An konkreten Pluspunkten gäbe es bedauerlicherweise fast nichts anzuführen. Außer der einfache Konstruktion des Höhenleitwerks vielleicht, welches auch hier durchgehend (d.h. einteilig) ist und so einfach in einen Schlitz des Hinterrumpfs geschoben wird. Falls man das Fahrwerk geöffnet bauen will gibt es außerdem praktischerweise schon ein korrekt ^ - förmiges Teil was ein Ausrichten der Klappen des Hinterrad-Schachts im richtigen Winkel überflüssig macht. Das Spornrad selbst, ist jedoch viel zu klein geraten.

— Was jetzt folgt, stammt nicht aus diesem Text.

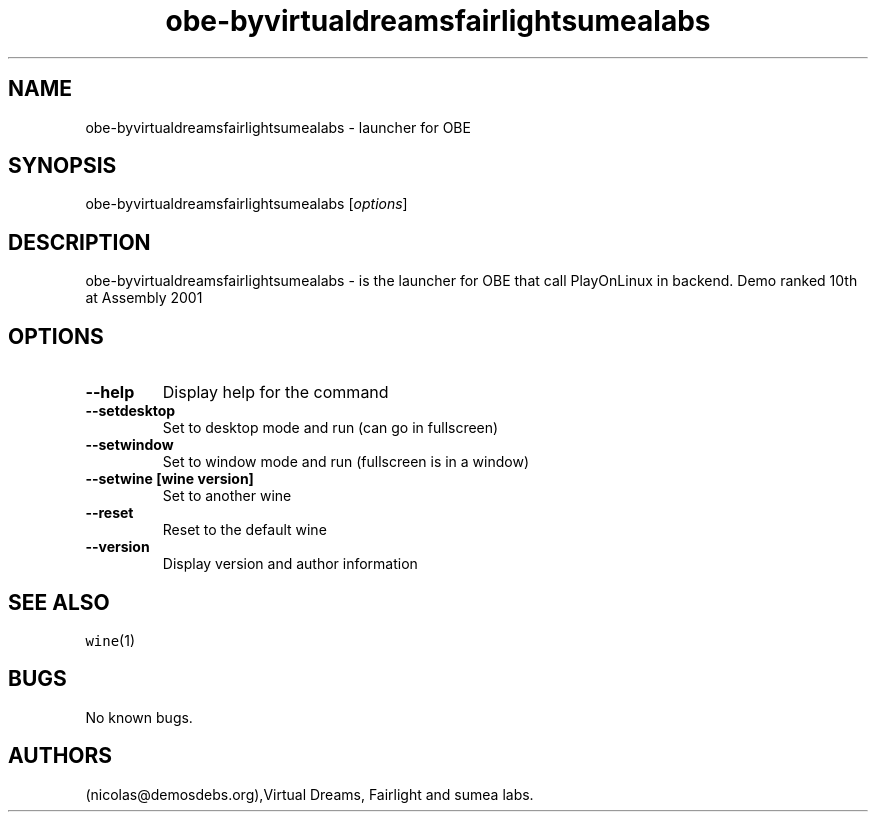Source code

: .\" Automatically generated by Pandoc 2.5
.\"
.TH "obe\-byvirtualdreamsfairlightsumealabs" "6" "2016\-01\-17" "OBE User Manuals" ""
.hy
.SH NAME
.PP
obe\-byvirtualdreamsfairlightsumealabs \- launcher for OBE
.SH SYNOPSIS
.PP
obe\-byvirtualdreamsfairlightsumealabs [\f[I]options\f[R]]
.SH DESCRIPTION
.PP
obe\-byvirtualdreamsfairlightsumealabs \- is the launcher for OBE that
call PlayOnLinux in backend.
Demo ranked 10th at Assembly 2001
.SH OPTIONS
.TP
.B \-\-help
Display help for the command
.TP
.B \-\-setdesktop
Set to desktop mode and run (can go in fullscreen)
.TP
.B \-\-setwindow
Set to window mode and run (fullscreen is in a window)
.TP
.B \-\-setwine [wine version]
Set to another wine
.TP
.B \-\-reset
Reset to the default wine
.TP
.B \-\-version
Display version and author information
.SH SEE ALSO
.PP
\f[C]wine\f[R](1)
.SH BUGS
.PP
No known bugs.
.SH AUTHORS
(nicolas\[at]demosdebs.org),Virtual Dreams, Fairlight and sumea labs.
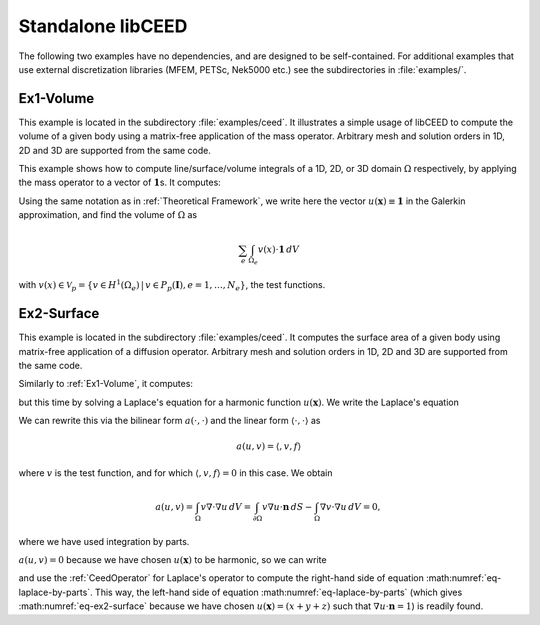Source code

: Standalone libCEED
======================================

The following two examples have no dependencies, and are designed to be self-contained.
For additional examples that use external discretization libraries (MFEM, PETSc, Nek5000
etc.) see the subdirectories in :file:`examples/`.


.. _ex1-volume:

Ex1-Volume
--------------------------------------

This example is located in the subdirectory :file:`examples/ceed`. It illustrates a
simple usage of libCEED to compute the volume of a given body using a matrix-free
application of the mass operator. Arbitrary mesh and solution orders in 1D, 2D and 3D
are supported from the same code.

This example shows how to compute line/surface/volume integrals of a 1D, 2D, or 3D
domain :math:`\Omega` respectively, by applying the mass operator to a vector of
:math:`\mathbf{1}`\s. It computes:

.. math::
   I = \int_{\Omega} \mathbf{1} \, dV .
   :label: eq-ex1-volume

Using the same notation as in :ref:`Theoretical Framework`, we write here the vector
:math:`u(\mathbf{x})\equiv \mathbf{1}` in the Galerkin approximation,
and find the volume of :math:`\Omega` as

.. math::
   \sum_e \int_{\Omega_e} v(x) \cdot \mathbf{1} \, dV

with :math:`v(x) \in \mathcal{V}_p = \{ v \in H^{1}(\Omega_e) \,|\, v \in P_p(\boldsymbol{I}), e=1,\ldots,N_e \}`,
the test functions.


.. _ex2-surface:

Ex2-Surface
--------------------------------------

This example is located in the subdirectory :file:`examples/ceed`. It computes the
surface area of a given body using matrix-free application of a diffusion operator.
Arbitrary mesh and solution orders in 1D, 2D and 3D are supported from the same code.

Similarly to :ref:`Ex1-Volume`, it computes:

.. math::
   I = \int_{\partial \Omega} \mathbf{1} \, dS .
   :label: eq-ex2-surface

but this time by solving a Laplace's equation for a harmonic function
:math:`u(\mathbf{x})`. We write the Laplace's equation

.. math::
   \nabla \cdot \nabla u = 0, \textrm{ for  } \mathbf{x} \in \Omega .
   :label: eq-laplace

We can rewrite this via the bilinear form :math:`a(\cdot, \cdot)` and the linear form
:math:`\langle \cdot, \cdot \rangle` as

.. math::
   a(u,v) = \langle, v,f \rangle

where :math:`v` is the test function, and for which :math:`\langle, v,f \rangle=0` in
this case. We
obtain

.. math::
   a(u,v)  = \int_\Omega v \nabla \cdot \nabla u \, dV =   \int_{\partial \Omega} v \nabla u \cdot \mathbf{n}\, dS - \int_\Omega \nabla v \cdot \nabla u \, dV  = 0 ,

where we have used integration by parts.

:math:`a(u,v) = 0` because we have chosen :math:`u(\mathbf{x})` to be harmonic, so we
can write

.. math::
   \int_{\partial \Omega} v \nabla u \cdot \mathbf{n}\, dS = \int_\Omega \nabla v \cdot \nabla u \, dV
   :label: eq-laplace-by-parts

and use the :ref:`CeedOperator` for Laplace's operator to compute the right-hand side of
equation :math:numref:`eq-laplace-by-parts`. This way, the left-hand side of equation
:math:numref:`eq-laplace-by-parts` (which gives :math:numref:`eq-ex2-surface` because
we have chosen :math:`u(\mathbf{x}) = (x + y + z)` such that
:math:`\nabla u \cdot \mathbf{n} = 1`) is readily found.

Am ursprünglich beigepackten Decalbogen fehlte der Kennung das "F 6". Das gelbe Rumpfband hätte hier weiß sein sollen, während die "Englandblitz"- Geschwaderwappen generell unzutreffend sind. Da es sich bei dieser Maschine ja definitiv um keinen Nachtjäger handelt!
Fazit: Summa summarum darf man an diesen Kit also keinerlei hohe Ansprüche stellen. Und man wäre, wenn man denn unbedingt ein einfacheres Me 410-Modell bauen will, mit dem Frog Baukasten, den es früher auch mal von Revell gab, besser bedient sofern man diesen denn irgendwo noch ergattern könnte.